Vier Tage nach dem 10:0-Kantersieg gegen die Elfenbeinküste lief die DFB-Auswahl fast unverändert gegen Norwegen auf. Lediglich Melanie Leupolz, die sich zum Auftakt eine Schambeinprellung zugezogen hatte, wurde noch geschont. Für die Bayern-Mittelfeldspielerin rückte Dzsenifer Marozsan neben Lena Goeßling auf die „Doppelsechs“. Marozsan hatte wegen einer Bänderdehnung im Sprunggelenk gegen die Afrikanerinnen noch passen müssen, stand nun aber von Beginn an im Blickpunkt.
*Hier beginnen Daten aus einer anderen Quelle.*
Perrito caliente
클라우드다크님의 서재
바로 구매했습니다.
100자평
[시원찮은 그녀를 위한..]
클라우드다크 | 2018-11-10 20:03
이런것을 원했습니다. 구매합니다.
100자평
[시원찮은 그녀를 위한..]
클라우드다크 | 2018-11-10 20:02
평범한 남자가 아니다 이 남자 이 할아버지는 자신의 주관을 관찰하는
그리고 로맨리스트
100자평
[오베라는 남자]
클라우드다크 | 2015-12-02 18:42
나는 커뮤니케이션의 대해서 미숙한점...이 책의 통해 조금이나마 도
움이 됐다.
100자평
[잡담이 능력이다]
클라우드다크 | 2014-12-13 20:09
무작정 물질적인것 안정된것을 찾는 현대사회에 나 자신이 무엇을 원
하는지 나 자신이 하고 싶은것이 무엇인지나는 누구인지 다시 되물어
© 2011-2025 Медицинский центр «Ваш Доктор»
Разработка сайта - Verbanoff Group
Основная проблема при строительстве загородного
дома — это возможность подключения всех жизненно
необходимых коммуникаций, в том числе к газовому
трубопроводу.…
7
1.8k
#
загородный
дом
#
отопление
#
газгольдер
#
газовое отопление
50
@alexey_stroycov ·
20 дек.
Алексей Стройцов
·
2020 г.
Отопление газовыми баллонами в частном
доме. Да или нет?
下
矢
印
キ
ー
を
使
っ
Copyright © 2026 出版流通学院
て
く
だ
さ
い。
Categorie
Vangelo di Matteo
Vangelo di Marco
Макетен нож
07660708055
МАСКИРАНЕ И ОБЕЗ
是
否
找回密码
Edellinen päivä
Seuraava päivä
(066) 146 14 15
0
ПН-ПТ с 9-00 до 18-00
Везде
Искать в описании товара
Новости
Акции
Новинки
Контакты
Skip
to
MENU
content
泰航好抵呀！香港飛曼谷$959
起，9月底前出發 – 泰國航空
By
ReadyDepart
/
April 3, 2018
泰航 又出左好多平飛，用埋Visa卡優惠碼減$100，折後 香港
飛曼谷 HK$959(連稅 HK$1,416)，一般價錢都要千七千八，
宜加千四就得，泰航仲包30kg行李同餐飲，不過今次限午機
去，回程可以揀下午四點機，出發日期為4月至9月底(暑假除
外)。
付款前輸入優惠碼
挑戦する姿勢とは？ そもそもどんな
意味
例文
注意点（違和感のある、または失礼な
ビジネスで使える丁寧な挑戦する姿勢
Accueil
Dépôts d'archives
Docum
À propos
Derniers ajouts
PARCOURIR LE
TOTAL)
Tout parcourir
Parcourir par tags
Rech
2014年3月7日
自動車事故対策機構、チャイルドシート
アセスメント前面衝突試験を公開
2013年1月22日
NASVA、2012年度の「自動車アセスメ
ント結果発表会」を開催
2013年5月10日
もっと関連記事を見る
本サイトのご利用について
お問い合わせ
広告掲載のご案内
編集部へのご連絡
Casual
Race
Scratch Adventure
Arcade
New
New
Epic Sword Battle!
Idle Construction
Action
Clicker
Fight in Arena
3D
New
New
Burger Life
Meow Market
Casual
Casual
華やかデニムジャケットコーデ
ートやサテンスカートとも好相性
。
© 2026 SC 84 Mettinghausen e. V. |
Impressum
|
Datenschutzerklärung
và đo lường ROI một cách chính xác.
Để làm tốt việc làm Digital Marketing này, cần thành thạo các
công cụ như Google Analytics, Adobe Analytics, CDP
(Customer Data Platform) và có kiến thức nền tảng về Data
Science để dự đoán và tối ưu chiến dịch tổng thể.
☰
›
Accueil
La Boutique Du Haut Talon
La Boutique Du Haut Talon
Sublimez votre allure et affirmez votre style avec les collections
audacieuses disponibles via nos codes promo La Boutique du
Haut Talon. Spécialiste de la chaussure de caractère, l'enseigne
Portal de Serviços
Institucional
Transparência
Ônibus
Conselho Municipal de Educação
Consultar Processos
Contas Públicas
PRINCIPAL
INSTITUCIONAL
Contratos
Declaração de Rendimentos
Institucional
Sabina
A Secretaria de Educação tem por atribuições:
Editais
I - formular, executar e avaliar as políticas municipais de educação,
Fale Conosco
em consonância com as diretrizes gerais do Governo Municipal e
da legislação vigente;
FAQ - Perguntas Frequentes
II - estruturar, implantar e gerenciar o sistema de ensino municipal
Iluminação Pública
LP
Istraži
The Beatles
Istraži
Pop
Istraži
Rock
In fast der gesamten ersten Hälfte blieb die deutsche Elf dominant, setzte den Gegner mit sehenswerten Spielzügen ständig unter Druck und gab ihm kaum Luft zum Atmen. Ein Kopfball von Alexandra Popp (29.) verfehlte hauchdünn das Ziel, ihr Freistoß (36.) wurde eine Beute von Hjelmseth. Die hochgelobten norwegischen Angreiferinnen tauchten erst kurz vor dem Pausenpfiff zum ersten Mal vor Nadine Angerer auf. Dann aber wurde es richtig gefährlich: Beim Schuss von Isabell Herlovsen (43.) aus kürzester Distanz reagierte die DFB-Keeperin prächtig. Und die nachfolgende Ecke von Lene Mykjaland lenkt Angerer an die Latte.

Trainer Even Pellerud brachte im zweiten Durchgang Solveig Gulbrandsen, die für mehr Ideen im Mittelfeld sorgen sollte. Tatsächlich war die Partie nun so ausgeglichen wie man es zuvor erwartet hatte. Nach einer Stunde konnte DFB-Innenverteidigerin Saskia Bartusiak die enteilte Herlovsen kurz vor der Strafraumgrenze nur durch ein Foul stoppen, für das sie die Gelbe Karte sah. Den fälligen Freistoß zirkelte die eineinhalb Jahre für Turbine Potsdam in der Bundesliga aktive Mjelde über die Abwehrmauer zum 1:1 ins Netz.